Kushel' Yu V, Sorokin V S, Chel'diev B Z, Tekoev A R
Burdenko Neurosurgical Institute, 4-ya Tverskaya-Yamskaya Str., 16, Moscow, Russia, 125047.
Zh Vopr Neirokhir Im N N Burdenko. 2018;82(3):36-41. doi: 10.17116/neiro201882336.
Posterior cranial fossa tumors are the most common neuro-oncological pathology of childhood. More than half of them are located along the midline, occupying the cerebellar vermis and 4th ventricle cavity. Historically, most of these tumors were operated on with the patient in sitting position. This tendency has significantly changed in the last 30 years. For example, 95% of all operations in Japan are now performed with the patient in lying position; for the US and Europe, these figures are 80 and 60%, respectively. This global tendency of switching to the lying position is mainly associated with a high risk of venous air embolism in the sitting position. In the period between 1999 and 2013, the first author used only the sitting position for resection of PCF tumors. During this period, he performed 606 operations. In patients with large/giant tumors (usually, these were piloid astrocytomas with cysts), the surgeon often faced the problem of excessive retraction of the cerebellum and rupture of the bridging veins, sometimes outside the surgical approach area. This situation led either to massive blood loss or to venous air embolism.
Therefore, beginning at 2013, we started to selectively use the prone position in cases of hemispheric piloid astrocytomas of the cerebellum. This initial experience allowed us to assess the surgical features of the procedure and use the experience in more complex interventions. Since the middle of 2016, given the tendency of using key-hole approaches, we have increasingly used the prone position in surgery of PCF tumors, sometimes removing tumors even through the burr hole. Since the end of 2016, we have routinely used the prone position for various tumors of the 4th ventricle.

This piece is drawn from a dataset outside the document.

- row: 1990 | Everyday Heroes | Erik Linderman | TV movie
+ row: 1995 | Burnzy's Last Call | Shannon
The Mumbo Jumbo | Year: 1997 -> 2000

Between November 2016 and September 2017, the first author performed 113 surgeries for PCF tumors in children; of these, only 4 operations were performed in the sitting position. Thus, in less than a year, the prone position has become the main one in surgery for all PCF tumors in our practice. In this article, we would like to share our practical suggestions both about using the prone position and about its advantages and disadvantages that should be considered by a doctor who does not have experience of PCF surgery with the patient in prone position.
后颅窝肿瘤是儿童最常见的神经肿瘤病理学类型。其中一半以上位于中线,占据小脑蚓部和第四脑室腔。从历史上看,这些肿瘤大多是在患者坐位时进行手术。在过去30年中,这种趋势发生了显著变化。例如,日本现在所有手术中有95%是在患者卧位时进行的;在美国和欧洲,这些数字分别为80%和60%。这种全球转向卧位的趋势主要与坐位时静脉空气栓塞的高风险有关。在1999年至2013年期间,第一作者仅采用坐位切除后颅窝肿瘤。在此期间,他进行了606例手术。在患有大/巨大肿瘤的患者(通常是伴有囊肿的毛细胞型星形细胞瘤)中,外科医生经常面临小脑过度牵拉和桥静脉破裂的问题,有时甚至在手术入路区域之外。这种情况要么导致大量失血,要么导致静脉空气栓塞。

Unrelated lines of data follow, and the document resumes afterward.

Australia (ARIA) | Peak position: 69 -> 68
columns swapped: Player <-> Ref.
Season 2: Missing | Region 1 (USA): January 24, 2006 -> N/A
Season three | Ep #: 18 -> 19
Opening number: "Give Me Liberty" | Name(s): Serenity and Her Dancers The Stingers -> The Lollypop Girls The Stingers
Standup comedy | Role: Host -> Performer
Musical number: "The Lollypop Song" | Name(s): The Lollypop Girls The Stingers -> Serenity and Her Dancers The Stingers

因此,从2013年开始,我们开始在小脑半球毛细胞型星形细胞瘤病例中选择性地使用俯卧位。这一初步经验使我们能够评估该手术的手术特点,并将经验应用于更复杂的干预措施。自2016年年中以来,鉴于使用锁孔入路的趋势,我们在第四脑室肿瘤手术中越来越多地使用俯卧位,有时甚至通过钻孔切除肿瘤。自2016年底以来,我们常规使用俯卧位治疗第四脑室的各种肿瘤。在2016年11月至2017年9月期间,第一作者为儿童后颅窝肿瘤进行了113例手术;其中,只有4例手术是在坐位时进行的。因此,在不到一年的时间里,俯卧位已成为我们实践中所有后颅窝肿瘤手术的主要体位。在本文中,我们希望分享我们关于使用俯卧位的实用建议,以及没有在患者俯卧位下进行后颅窝手术经验的医生应考虑的俯卧位的优缺点。